With basic familiarity of ARM Cortex-M and FreeRTOS (or your RTOS of choice), you can now start building real-world applications. The RTOS facilitates:

• Breaking complex software into smaller isolated tasks
• Clean concurrency using threads and task synchronization
• Event-driven architecture via inter-task communication
• Prioritized execution based on task importance
• Efficient resource allocation between tasks

Some best practices when developing with RTOS:

• Keep tasks simple and focused on one job
• Use RTOS features for task synchronization and data exchange
• Minimize shared global data
• Test inter-task communication thoroughly
• Measure task execution times and CPU utilization

With these techniques you can create complex, responsive and robust embedded applications using the ARM Cortex-M and RTOS platforms.
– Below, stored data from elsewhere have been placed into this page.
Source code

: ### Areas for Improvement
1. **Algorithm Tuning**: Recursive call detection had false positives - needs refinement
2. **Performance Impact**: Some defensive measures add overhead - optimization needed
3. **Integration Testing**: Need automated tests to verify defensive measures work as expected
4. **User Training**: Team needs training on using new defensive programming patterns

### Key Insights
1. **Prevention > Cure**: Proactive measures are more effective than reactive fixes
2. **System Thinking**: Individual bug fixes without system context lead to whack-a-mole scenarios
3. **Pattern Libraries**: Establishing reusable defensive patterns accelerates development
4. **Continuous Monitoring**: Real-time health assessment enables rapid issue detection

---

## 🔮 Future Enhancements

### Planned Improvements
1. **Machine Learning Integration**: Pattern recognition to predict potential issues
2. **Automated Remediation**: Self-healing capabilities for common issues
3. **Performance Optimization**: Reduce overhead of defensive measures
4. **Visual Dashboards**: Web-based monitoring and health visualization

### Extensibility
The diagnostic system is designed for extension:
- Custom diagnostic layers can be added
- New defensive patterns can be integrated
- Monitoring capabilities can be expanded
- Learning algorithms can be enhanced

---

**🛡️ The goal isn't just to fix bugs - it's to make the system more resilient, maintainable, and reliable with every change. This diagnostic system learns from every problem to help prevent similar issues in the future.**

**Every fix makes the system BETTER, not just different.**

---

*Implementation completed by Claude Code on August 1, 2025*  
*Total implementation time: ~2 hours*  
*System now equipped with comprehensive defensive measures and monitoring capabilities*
8. Optimization and Debugging

Here are some tips for optimizing performance and debugging issues with ARM Cortex-M and RTOS:

• Profile task execution time and memory usage to identify bottlenecks.
• Tune RTOS task priority and scheduler settings for your application.
• Use processor-specific optimizations in the compiler settings.
• Enable microcontroller features like caches to improve performance.
• Use static analysis tools to find bugs and ensure compliance to standards like MISRA C.
• Instrument code and use debug/tracing features to understand runtime behavior.
• Simulate your application using virtual prototyping tools models.
• Stress test inter-task communication, synchronization, interrupt response.

Performance tuning and debugging takes time and effort. Leverage as many tools as possible, and iterate your designs frequently to catch issues early.

Next Steps

Congratulations on getting started with ARM Cortex-M and RTOS! Here are some next things you can look into:

• Adding a real-time operating system (RTOS) like FreeRTOS or Micrium μC/OS
• Interfacing with sensors, motors, radios, and other I/O devices
• Implementing communication interfaces like USB, Ethernet, or wireless radios
• Building out your software architecture and optimizing performance
• Handing interrupts and writing low-level hardware drivers
• Testing for compliance with safety standards like IEC 61508 or ISO 26262
• Migrating your design to an application-specific microcontroller chip

ARM Cortex-M microcontrollers and RTOS enable all kinds of innovative embedded applications. Keep learning and building your skills – have fun creating!